Djawanews - Pagi tadi aktvitas Sri Mulyani berbeda. Dia bukan rapat di kantor. Menteri Keuangan ini memilih datang ke Pasar Santa, Kebayoran, Jakarta Selatan.
Sri Mulyani memang sekalian belanja sayur-sayuran, buah serta bumbu dapur. Tapi selain belanja, dia bawa misi khusus. Menjelaskan detail kepada para pedagang soal isu sembako akan dikenakan pajak.
Sri Mulyani bertemu dengan Runingsih, penjual bumbu-bumbu. Secara terus terang, Runingsih mengaku khawatir dengan adanya pemberitaan rencana pajak sembako. Kalau itu terjadi, mau tidak mau akan menaikkan harga jual.
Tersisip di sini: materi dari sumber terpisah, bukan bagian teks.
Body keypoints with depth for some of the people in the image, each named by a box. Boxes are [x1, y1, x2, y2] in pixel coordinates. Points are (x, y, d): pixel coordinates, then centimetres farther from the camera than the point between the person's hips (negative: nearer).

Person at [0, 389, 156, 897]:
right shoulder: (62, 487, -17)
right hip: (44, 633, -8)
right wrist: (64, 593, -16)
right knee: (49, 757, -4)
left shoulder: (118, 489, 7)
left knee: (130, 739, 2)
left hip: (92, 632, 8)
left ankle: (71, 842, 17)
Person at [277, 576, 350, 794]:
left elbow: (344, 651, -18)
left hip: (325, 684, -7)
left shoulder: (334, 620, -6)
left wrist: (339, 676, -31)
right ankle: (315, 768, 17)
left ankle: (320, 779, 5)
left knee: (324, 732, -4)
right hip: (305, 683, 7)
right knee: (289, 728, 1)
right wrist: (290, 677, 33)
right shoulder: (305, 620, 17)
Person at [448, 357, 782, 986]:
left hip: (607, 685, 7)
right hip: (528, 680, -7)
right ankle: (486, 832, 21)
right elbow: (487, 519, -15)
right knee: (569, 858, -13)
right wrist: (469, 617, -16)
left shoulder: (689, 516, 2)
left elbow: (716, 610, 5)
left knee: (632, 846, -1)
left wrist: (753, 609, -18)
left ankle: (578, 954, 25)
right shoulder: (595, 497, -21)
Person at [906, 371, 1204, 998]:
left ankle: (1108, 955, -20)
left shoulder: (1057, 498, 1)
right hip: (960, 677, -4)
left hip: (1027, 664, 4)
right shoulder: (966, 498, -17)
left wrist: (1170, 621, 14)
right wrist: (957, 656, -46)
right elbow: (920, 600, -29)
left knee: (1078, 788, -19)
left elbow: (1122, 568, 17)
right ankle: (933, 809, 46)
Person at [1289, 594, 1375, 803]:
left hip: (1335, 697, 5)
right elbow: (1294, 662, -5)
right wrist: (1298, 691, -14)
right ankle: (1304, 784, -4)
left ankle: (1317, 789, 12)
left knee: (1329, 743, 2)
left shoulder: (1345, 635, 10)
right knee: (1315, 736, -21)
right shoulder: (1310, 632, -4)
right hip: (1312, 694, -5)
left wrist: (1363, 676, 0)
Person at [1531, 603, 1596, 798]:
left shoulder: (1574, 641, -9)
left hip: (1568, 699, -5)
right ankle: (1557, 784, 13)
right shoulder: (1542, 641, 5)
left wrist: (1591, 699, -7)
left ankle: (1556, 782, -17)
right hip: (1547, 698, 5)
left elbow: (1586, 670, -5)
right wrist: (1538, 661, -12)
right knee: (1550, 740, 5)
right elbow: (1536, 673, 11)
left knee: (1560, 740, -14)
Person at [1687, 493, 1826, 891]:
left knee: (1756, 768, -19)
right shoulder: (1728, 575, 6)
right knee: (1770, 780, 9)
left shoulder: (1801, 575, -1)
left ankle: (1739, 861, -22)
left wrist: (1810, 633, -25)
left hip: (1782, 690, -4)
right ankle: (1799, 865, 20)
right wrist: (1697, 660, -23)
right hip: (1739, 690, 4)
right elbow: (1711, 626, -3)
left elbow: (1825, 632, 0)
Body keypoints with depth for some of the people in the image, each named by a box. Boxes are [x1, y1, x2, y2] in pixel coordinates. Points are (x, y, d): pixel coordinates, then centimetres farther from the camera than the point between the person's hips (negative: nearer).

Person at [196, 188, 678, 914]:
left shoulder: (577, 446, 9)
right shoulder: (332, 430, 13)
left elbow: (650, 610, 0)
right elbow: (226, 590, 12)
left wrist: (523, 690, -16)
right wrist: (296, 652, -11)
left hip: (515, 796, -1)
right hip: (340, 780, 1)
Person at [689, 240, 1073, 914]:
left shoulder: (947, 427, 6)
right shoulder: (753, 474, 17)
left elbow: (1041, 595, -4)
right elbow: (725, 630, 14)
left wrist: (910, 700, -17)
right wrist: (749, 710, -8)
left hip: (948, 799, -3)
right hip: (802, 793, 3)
"Saya jelaskan pemerintah tidak mengenakan pajak sembako yang dijual di pasar tradisional yang menjadi kebutuhan masyarakat umum," tegas Sri Mulyani melalui akun Facebooknya.
Sri Mulyani kemudian menjelaskan kepada Runingsih dengan bahasa sederhana. Katanya, pajak tidak asal dipungut untuk penerimaan negara, namun disusun untuk melaksanakan azas keadilan.
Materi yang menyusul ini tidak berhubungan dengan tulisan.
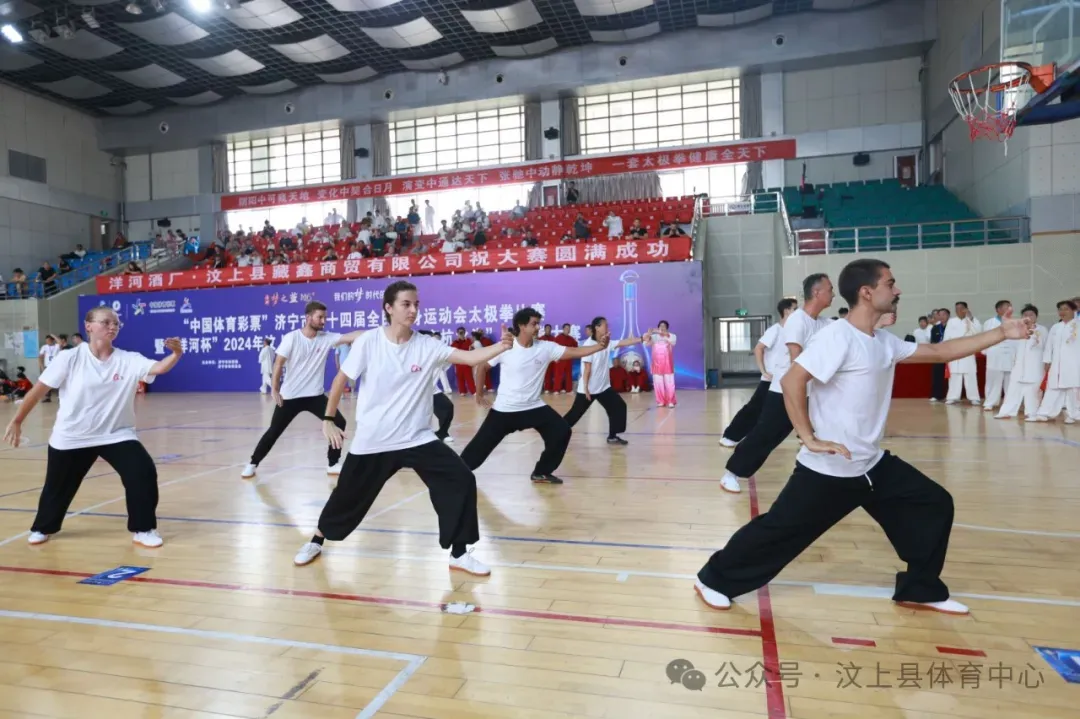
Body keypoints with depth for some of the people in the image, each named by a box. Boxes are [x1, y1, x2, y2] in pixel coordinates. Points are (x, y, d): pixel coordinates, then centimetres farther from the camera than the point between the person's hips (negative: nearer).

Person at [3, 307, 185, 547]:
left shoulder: (129, 360, -9)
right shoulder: (70, 358, -11)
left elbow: (158, 367, -26)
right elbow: (38, 390, -3)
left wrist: (176, 354, -46)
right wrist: (17, 421, 2)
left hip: (116, 435, 0)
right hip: (71, 437, 0)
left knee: (144, 473, -17)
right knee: (58, 486, 17)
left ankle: (143, 529, 2)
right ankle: (42, 528, 48)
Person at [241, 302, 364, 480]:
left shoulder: (327, 338, -5)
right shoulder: (291, 338, -12)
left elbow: (350, 337, -19)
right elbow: (278, 364, -8)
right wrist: (274, 389, -10)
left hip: (315, 395, 3)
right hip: (290, 396, -3)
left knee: (339, 423, -9)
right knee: (274, 431, 4)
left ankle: (333, 464, 5)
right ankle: (253, 463, 25)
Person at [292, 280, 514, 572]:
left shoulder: (428, 346, -7)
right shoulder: (368, 342, -9)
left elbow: (470, 357, -18)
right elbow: (340, 380, 1)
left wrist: (501, 346, -34)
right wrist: (328, 420, 2)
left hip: (417, 439, 1)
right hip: (372, 440, -1)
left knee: (461, 481, -12)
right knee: (348, 494, 13)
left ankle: (459, 554, 3)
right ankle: (316, 541, 44)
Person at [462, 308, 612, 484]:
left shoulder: (545, 348, -8)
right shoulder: (505, 348, -15)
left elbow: (575, 352, -13)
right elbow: (481, 366, -2)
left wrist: (599, 346, -26)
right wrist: (479, 393, 5)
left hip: (534, 407, 3)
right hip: (505, 409, -3)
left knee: (562, 431, -7)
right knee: (482, 444, 0)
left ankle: (541, 473, 10)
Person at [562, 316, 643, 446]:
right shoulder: (589, 345, -17)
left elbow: (624, 342, -4)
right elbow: (587, 368, -19)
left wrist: (642, 338, -14)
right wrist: (586, 388, -20)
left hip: (604, 387, 7)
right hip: (588, 388, -7)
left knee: (619, 406, 2)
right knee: (576, 413, 1)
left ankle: (612, 436, 11)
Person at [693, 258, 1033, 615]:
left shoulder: (885, 342, 8)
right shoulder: (838, 336, -19)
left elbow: (940, 351, 19)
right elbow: (791, 381, -27)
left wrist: (1002, 333, 17)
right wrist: (810, 439, -26)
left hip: (872, 464, 9)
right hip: (827, 470, -9)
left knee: (935, 505, 12)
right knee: (781, 529, -2)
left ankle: (920, 590, 27)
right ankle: (715, 580, 15)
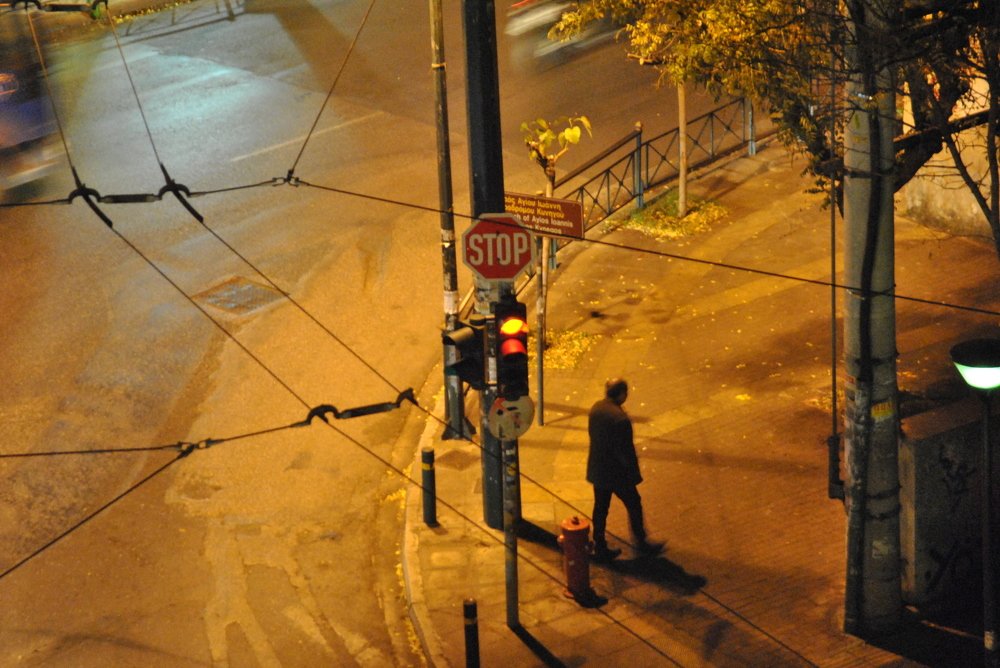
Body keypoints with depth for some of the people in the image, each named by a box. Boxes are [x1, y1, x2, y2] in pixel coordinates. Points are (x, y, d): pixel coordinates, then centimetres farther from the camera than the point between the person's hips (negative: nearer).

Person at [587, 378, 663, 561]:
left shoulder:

Misalnya beras produksi petani Indonesia seperti Cianjur, Rojolele hingga Pandan Wangi. Beras-beras ini merupakan bahan pangan pokok dan dijual di pasar tradisional, tidak dipungut pajak (PPN).
Namun beras premium impor seperti beras basmati, beras shirataki yang harganya bisa 5-10 kali lipat dan dikonsumsi masyarakat kelas atas, seharusnya dipungut pajak. Termasuk daging sapi premium seperti daging sapi Kobe, Wagyu yang harganya 10-15 kali lipat harga daging sapi biasa.
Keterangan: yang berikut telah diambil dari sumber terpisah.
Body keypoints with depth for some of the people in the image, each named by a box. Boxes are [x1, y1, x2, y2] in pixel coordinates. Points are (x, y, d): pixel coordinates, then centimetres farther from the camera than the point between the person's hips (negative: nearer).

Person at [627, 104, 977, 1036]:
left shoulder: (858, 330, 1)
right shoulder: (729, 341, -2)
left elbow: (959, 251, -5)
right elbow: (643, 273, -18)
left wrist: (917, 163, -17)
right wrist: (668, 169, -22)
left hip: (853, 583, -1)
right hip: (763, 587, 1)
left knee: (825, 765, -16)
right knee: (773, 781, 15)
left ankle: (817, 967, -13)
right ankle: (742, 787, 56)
"Itu asas keadilan dalam perpajakan yang lemah dibantu dan dikuatkan dan yang kuat membantu dan berkontribusi," jelas Sri Mulyani.
Dia jelaskan, pemerintahan Jokowi justru memberikan banyak insentif pajak untuk memulihkan ekonomi. Pajak UMKM, pajak karyawan (PPH 21) dibebaskan dan ditanggung pemerintahan. Pemerintah membantu rakyat melalui bantuan sosial, bantuan modal UMKM seperti yang telah diterima pedagang sayur di Pasar Santa tersebut, diskon listrik rumah tangga kelas bawah, internet gratis bagi siswa, mahasiswa dan guru.
"Jangan mudah termakan hasutan," tandasnya.